GIVEN ENTRIES:
──────────────────────────────

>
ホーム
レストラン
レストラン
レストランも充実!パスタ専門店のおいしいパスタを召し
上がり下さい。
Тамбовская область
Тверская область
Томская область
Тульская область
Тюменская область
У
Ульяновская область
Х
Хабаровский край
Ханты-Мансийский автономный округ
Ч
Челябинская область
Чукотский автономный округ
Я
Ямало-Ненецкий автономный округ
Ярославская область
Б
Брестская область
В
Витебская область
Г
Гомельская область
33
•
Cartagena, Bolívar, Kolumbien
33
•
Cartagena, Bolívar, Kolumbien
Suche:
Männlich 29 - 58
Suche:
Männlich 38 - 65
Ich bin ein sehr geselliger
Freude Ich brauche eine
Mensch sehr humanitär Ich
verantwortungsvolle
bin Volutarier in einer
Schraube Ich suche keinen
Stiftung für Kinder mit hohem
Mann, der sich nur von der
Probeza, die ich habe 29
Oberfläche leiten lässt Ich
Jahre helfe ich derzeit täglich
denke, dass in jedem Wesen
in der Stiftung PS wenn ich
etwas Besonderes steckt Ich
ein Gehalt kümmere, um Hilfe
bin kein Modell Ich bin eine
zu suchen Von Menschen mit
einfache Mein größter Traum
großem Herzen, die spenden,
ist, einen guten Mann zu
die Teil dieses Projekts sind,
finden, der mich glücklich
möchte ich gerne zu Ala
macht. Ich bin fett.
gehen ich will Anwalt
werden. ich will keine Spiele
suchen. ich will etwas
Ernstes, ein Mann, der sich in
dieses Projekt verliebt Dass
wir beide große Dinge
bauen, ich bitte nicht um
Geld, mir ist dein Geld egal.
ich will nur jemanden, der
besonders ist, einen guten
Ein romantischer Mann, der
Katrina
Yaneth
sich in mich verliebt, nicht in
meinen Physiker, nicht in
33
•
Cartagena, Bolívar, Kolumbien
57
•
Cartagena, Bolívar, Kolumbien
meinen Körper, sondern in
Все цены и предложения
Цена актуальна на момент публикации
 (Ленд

──────────────────────────────

All lines in the listing above between the line with "ist, einen guten Mann zu" and the line with "wir beide große Dinge", inclusive, should be set down exactly, and no line outside that range.

OUTPUT OF THE TASK:
ist, einen guten Mann zu
die Teil dieses Projekts sind,
finden, der mich glücklich
möchte ich gerne zu Ala
macht. Ich bin fett.
gehen ich will Anwalt
werden. ich will keine Spiele
suchen. ich will etwas
Ernstes, ein Mann, der sich in
dieses Projekt verliebt Dass
wir beide große Dinge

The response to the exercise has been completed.